Now that requires grit, energy, and (to do it truly and to do it well) the Holy Spirit.

“Loving” the idea of people in my head doesn’t require any real love. When there’s no real, flawed people involved, there’s no real, divine love possible.

I’m a follower of Jesus. And the people of Jesus are supposed to intensely, sacrificially love each other, the church. And they are also to love, forgive, and pray for the salvation of the lost.

“By this we know love, that He laid down His life for us, and we ought to lay down our lives for the brothers. But if anyone has the world’s goods and sees His brother in need, yet closes his heart against him, how does God’s love abide in him? Little children, let us not love in word or talk but in deed and truth.”
John, in the first of his church letters (1 John 3)

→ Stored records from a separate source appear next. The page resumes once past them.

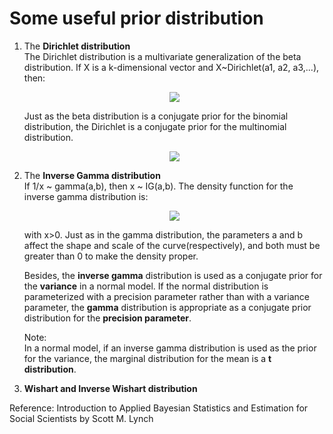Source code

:# Some useful prior distribution
1. The **Dirichlet distribution**<br/>
   The Dirichlet distribution is a multivariate generalization of the beta distribution. If X is a k-dimensional vector and X~Dirichlet(a1, a2, a3,...), then:
   <p align="center">
     <img src="https://drive.google.com/uc?export=view&id=1vqq8XPqpCnIzo-ptsIAe2kFMJYE96HHS"></p>
   Just as the beta distribution is a conjugate prior for the binomial distribution, the Dirichlet is a conjugate prior for the multinomial distribution.
   <p align="center">
     <img src="https://drive.google.com/uc?export=view&id=1SYZeE4_kubcR9XVUIYmKVN8tTJ6nUur_"></p>

2. The **Inverse Gamma distribution**<br/>
   If 1/x ~ gamma(a,b), then x ~ IG(a,b). The density function for the inverse gamma distribution is:
   <p align="center">
     <img src="https://drive.google.com/uc?export=view&id=1JXT89IH-WqkUEexgSfvSIXY5JrUgKei_"></p>
   with x>0. Just as in the gamma distribution, the parameters a and b affect the shape and scale of the curve(respectively), and both must be greater than 0 to make the density proper.
   
   Besides, the **inverse gamma** distribution is used as a conjugate prior for the **variance** in a normal model. If the normal distribution is parameterized with a precision parameter rather than with a variance parameter, the **gamma** distribution is appropriate as a conjugate prior distribution for the **precision parameter**. 
   
   Note: <br/>
   In a normal model, if an inverse gamma distribution is used as the prior for the variance, the marginal distribution for the mean is a **t distribution**.

3. **Wishart and Inverse Wishart distribution**<br/>



Reference: Introduction to Applied Bayesian Statistics and Estimation for Social Scientists by Scott M. Lynch
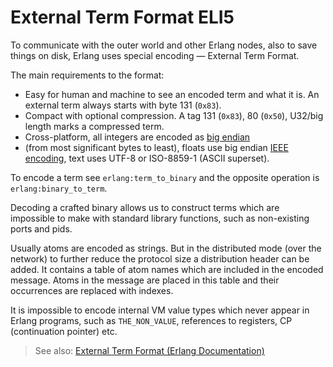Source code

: # External Term Format ELI5

To communicate with the outer world and other Erlang nodes, also to save things on disk, Erlang uses special encoding —
External Term Format.

The main requirements to the format:

* Easy for human and machine to see an encoded term and what it is. An external term always starts with byte
  131 (`0x83`).
* Compact with optional compression. A tag 131 (`0x83`), 80 (`0x50`), U32/big length marks a compressed term.
* Cross-platform, all integers are encoded as [big endian](https://en.wikipedia.org/wiki/Endianness)
* (from most significant bytes to least), floats use big endian
  [IEEE encoding](https://en.wikipedia.org/wiki/IEEE_floating_point),
  text uses UTF-8 or ISO-8859-1 (ASCII superset).

To encode a term see `erlang:term_to_binary` and the opposite operation is `erlang:binary_to_term`.

Decoding a crafted binary allows us to construct terms which are impossible to make with standard library functions,
such as non-existing ports and pids.

Usually atoms are encoded as strings. But in the distributed mode (over the network) to further reduce the protocol size
a distribution header can be added. It contains a table of atom names which are included in the encoded message. Atoms
in the message are placed in this table and their occurrences are replaced with indexes.

It is impossible to encode internal VM value types which never appear in Erlang programs, such as `THE_NON_VALUE`,
references to registers, CP (continuation pointer) etc.

> See also:
[External Term Format (Erlang Documentation)](http://erlang.org/doc/apps/erts/erl_ext_dist.html)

“When [Jesus] saw the crowds, He had compassion for them, because they were harassed and helpless, like sheep without a shepherd. Then He said to his disciples, ‘The harvest is plentiful, but the laborers are few; therefore pray earnestly to the Lord of the harvest to send out laborers into His harvest.”
From Matthew 9

“But I say to you, Love your enemies and pray for those persecute you, so that you may be sons of your Father who is in heaven.”
Jesus, in His Sermon on the Mount in Matthew 5

I know it’s difficult to love real people, redeemed or unredeemed, born again or still-lost. Seriously, I know. God tested me while writing this. Real people are obstinate. They refuse to be exactly like us, or exactly like we would want them to be. Real people, after all, weren’t knit together in the womb by us, they weren’t given life and breath by us, and they weren’t created for our glory. Real people are constant reminders that we aren’t sovereign and that we aren’t God. Theory people are easier.

As a matter of fact, loving real people in a Christlike way isn’t just difficult; from a purely human starting point it’s actually impossible. Like most of Jesus’ Sermon on the Mount, living real love out from the heart can only be done by the power of God’s Holy Spirit inside of us. We simply can’t muster up truly Christlike love on our own.

That’s why John, several times in that same letter, uses loving other redeemed people as a test, a barometer, of whether we’ve truly been redeemed: “If we love one another, God abides in us and His love is perfected in us.” Sacrificially loving the church of Jesus is a sign that you’re truly one of His people, because only Jesus-people can do it.

Sacrifice. Forgiveness. Heartfelt prayer. Generosity. We need Jesus in order to manifest these things from the heart, because when done like He did them they are miraculous. I have to depend on Jesus, walk in and rely on His Spirit, in order to truly love the church and the lost well, because true Christian love is from above. Check out Stephen at the end of Acts 7: Natural people don’t honestly pray for their murderers to be forgiven; supernatural ones do.

Fleshly people don’t live and die for the Kingdom and the church; spiritual ones do.

Cross love is a miraculous love. Because anybody can love theory people. It takes Jesus Christ in us to cherish, sweat, and sacrifice for real ones.